Each diagnostic radiologist spent 14.8 minuites for the first reading (average, range: 10.5 -19.5 min.). The accuracy was 70.3% (average, range: 50 -80%). The reading time after the explanation about the low intensity rim sign was 7.3 min. (5.0 -8.5 min). The accuracy was increased to 85.8 % (70 -96.7 %, p = 0.025, paired t-test). The accuracy was correlated with years of experience of each radiologist (Pearson's correlation coefficient of 0.841, p = 0.036).

DISCUSSION

Brain abscess, cerebral infarction, and cerebral hemorrhage show focal hyperintense lesion on DWI and their imaging findings are similar, but more accurate diagnosis was possible by focusing on low intensity rim surrounding the lesion. The mechanism of formation of low signal rim in brain abscess is considered to be the T2 shortening effect of free radical secreted from aggregated macrophages. On the other hand, the low signal intensity in the cerebral hemorrhage is mainly caused by the T2 shortening effect and the heterogeneity of the local magnetic field from the extracellular hemoglobin and deoxyhemoglobin. Because the low intensity is thought to originate from the displaced erythrocyte, the low signal rim at the periphery may also become serpentine and nonuniform in thickness, reflecting the heterogeneous formation of the hematoma. Although the high-intensity of DWI has attracted attention, the low-intensity is also considered to be useful for diagnosis.

CONCLUSION

In the diagnosis of stroke MRI, not only the high signal intensity but also the low signal area on DWI can be used for more accurate diagnosis.

Acknowledgements

No acknowledgement found.

References

  • Hiwatashi A, Kinoshita T, Moritani T, et al. AJR 2003; 181(6):1705-9
  • Gomori JM, Grossman RI, Yu-Ip C, et al. JCAT. 1987;11(4):684-90.

Figures

This retrospective study included 14 cases of untreated brain abscess, 20 cases of acute ischemic stroke and 26 cases of acute hemorrhagic stroke. One representative DWI was selected and randomly divided into two groups. Six radiologists (7 to 20 years of experience) reviewed one group consists of 30 DW image before any guidance. The interpretation of another group was carried out after the explanation about the characteristics of low intensity on DWI.

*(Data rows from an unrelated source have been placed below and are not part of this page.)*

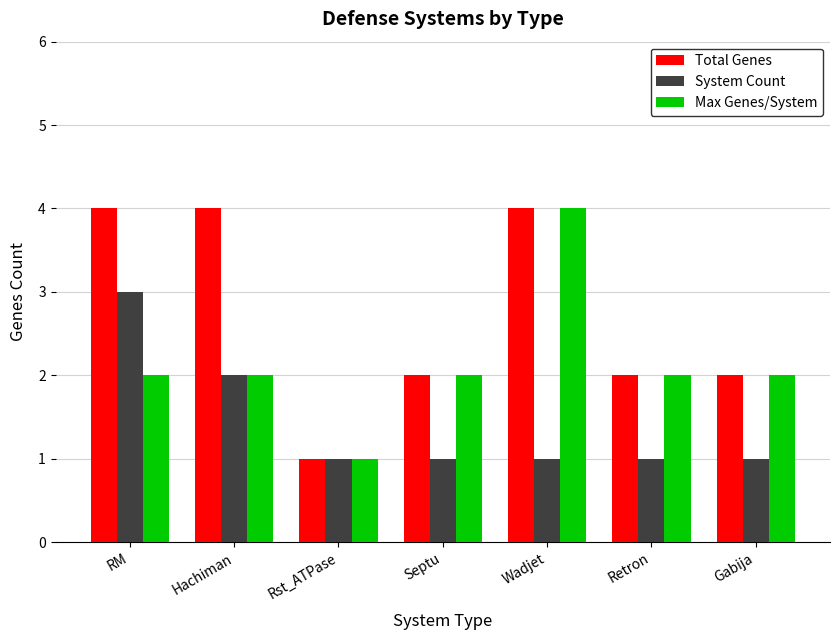

Between Hachiman and Septu, which series saw the biggest shift?

Total Genes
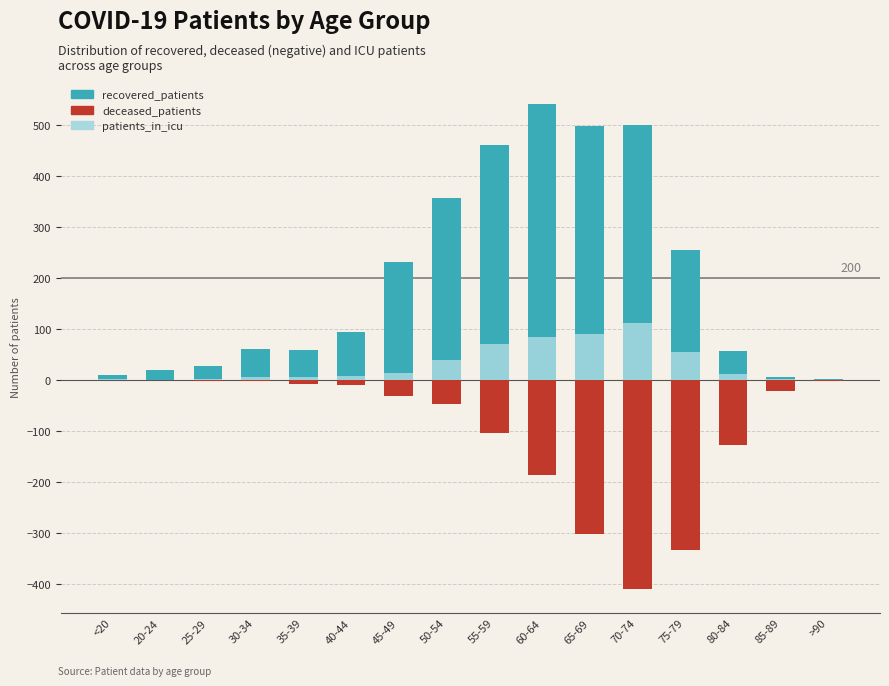

What is the difference between the deceased_patients values at 20-24 and 85-89?

21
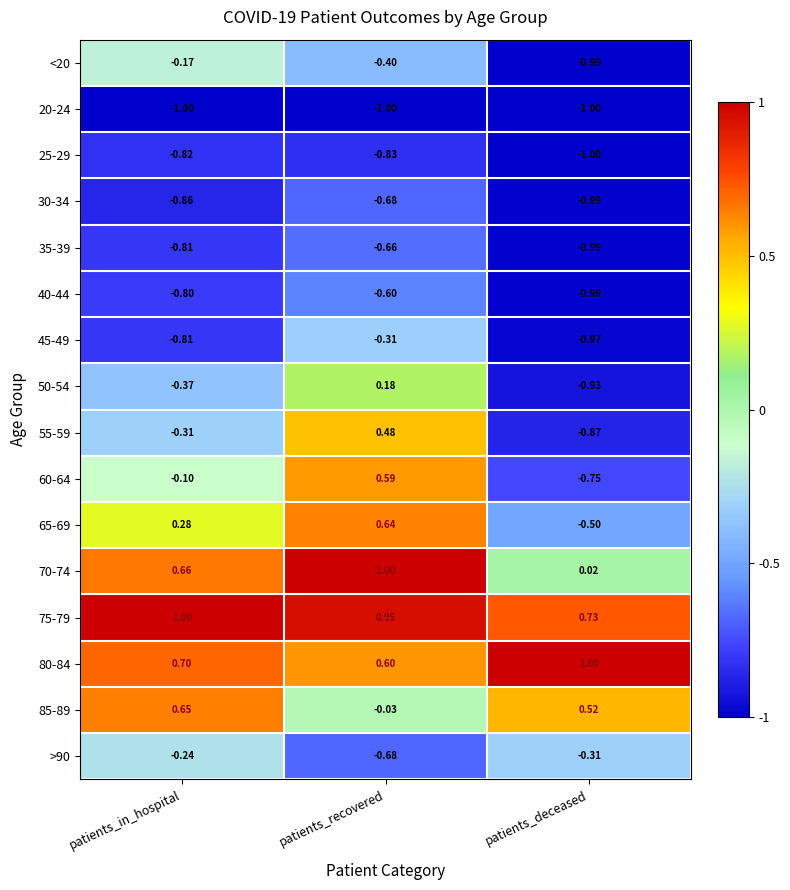

At which category is the sum across all series the highest?

patients_recovered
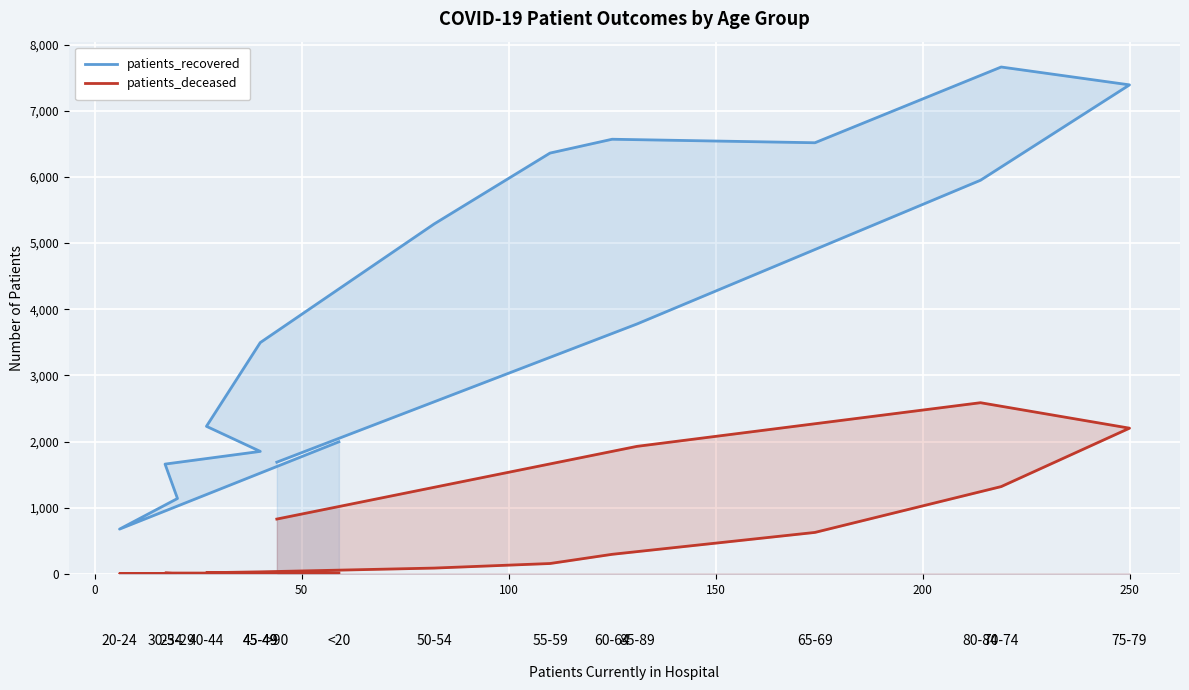

What are all the series names shown in the legend?

patients_recovered, patients_deceased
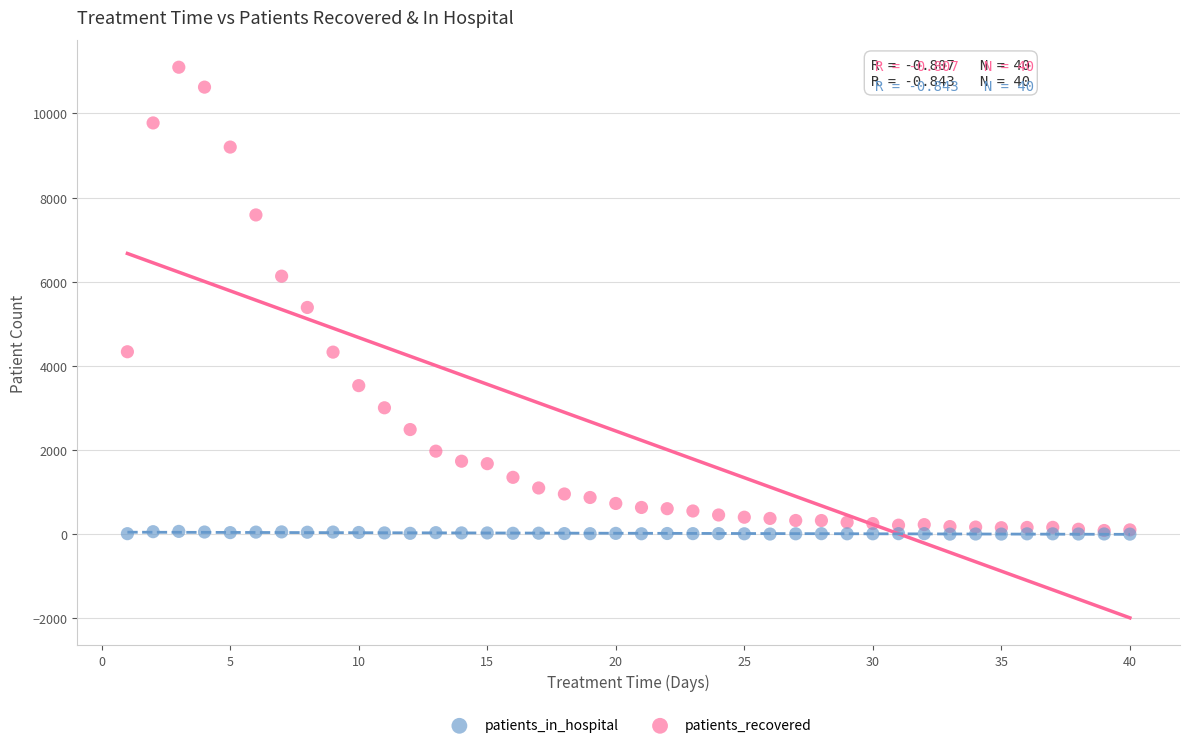

Which series has the largest Y range (max minus min)?

patients_recovered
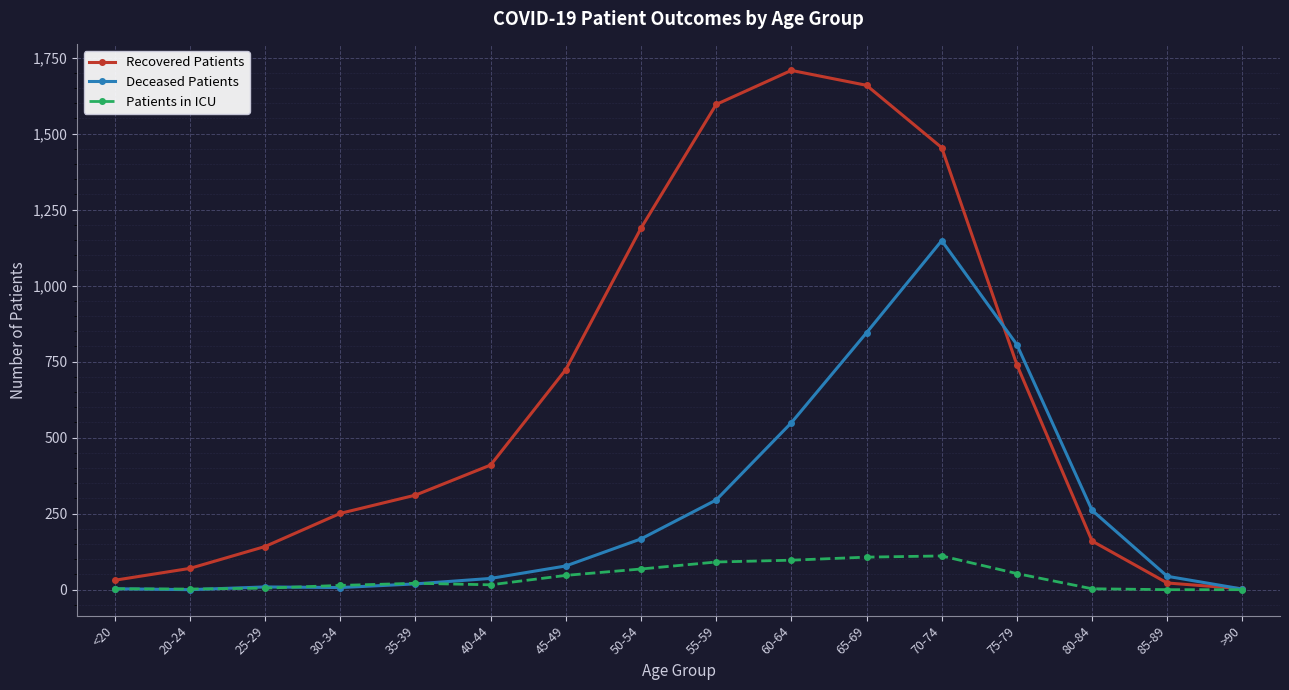

What is the approximate value of Patients in ICU at 25-29?

5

In brain abscesses, a thin, smooth, low-signal intensity rim surrounds the high-signal intensity (A). Cerebral hemorrhage is an irregular, heterogeneous mixture of high and low intensity on DWI, and the rim is nonuniform in thickness (B). The strong high signal can be also often recognized around the low intensity rim. In cerebral infarction, low signal rim is not observed (C), but in the basal ganglia, iron deposition may be seen as rim.

Data are presented as the; mean (range). Each diagnostic radiologist spent 14.8 min. for the first reading and the accuracy was 70.3%. The reading time after the explanation about the low intensity rim sign was 7.3 min. The accuracy was increased to 85.8 % (p = 0.025).